A quarterly index measuring consumer sentiment slumped to -20 in the three months through March from -6 in the previous quarter, FirstRand Ltd.’s First National Bank said in an emailed statement on Tuesday. That’s the lowest level since the second quarter of 2023.
“The prospect of significantly higher taxes — either via value-added tax hikes or further bracket creep on the personal income tax front — likely alarmed many consumers,” the Johannesburg-based lender said. “The souring of diplomatic relations between South Africa and the US and the corrosive knock-on effects of the trade wars triggered by US President Donald Trump likely also contributed to the extraordinary deterioration in sentiment.”
South African Finance Minister Enoch Godongwana on March 19 proposed raising the VAT rate by a full percentage point to 16% by mid-2026 — in two half-point steps — and won’t adjust personal income-tax brackets for inflation in a bid to boost revenue.
The country’s relations with America — one of its biggest trading partners — have deteriorated after Trump criticised South Africa’s land-expropriation laws and its relations with Iran and its proxy, Hamas.

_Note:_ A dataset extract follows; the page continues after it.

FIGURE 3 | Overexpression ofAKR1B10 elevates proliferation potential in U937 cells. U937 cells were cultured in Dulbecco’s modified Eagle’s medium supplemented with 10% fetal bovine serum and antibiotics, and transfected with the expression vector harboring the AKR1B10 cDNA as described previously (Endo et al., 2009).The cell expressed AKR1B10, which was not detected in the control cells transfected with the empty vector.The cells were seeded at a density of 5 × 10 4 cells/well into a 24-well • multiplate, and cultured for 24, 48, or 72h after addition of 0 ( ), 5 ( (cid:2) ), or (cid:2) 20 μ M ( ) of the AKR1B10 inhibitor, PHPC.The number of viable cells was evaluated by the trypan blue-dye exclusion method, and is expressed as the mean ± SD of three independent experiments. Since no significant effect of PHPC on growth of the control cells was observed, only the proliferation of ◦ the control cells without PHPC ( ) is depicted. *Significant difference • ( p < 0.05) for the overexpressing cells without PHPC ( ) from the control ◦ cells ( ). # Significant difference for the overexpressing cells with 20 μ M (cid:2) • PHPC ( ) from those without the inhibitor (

“The collapse in consumer confidence and deterioration in the outlook for household consumption expenditure should set alarm bells ringing in terms of SA’s economic prospects,” FirstRand said. “The combination of rising inflation, tight monetary policy and higher real taxes will erode households’ ability to spend, while plunging consumer confidence levels signal a dramatic decline in consumers’ willingness to spend.”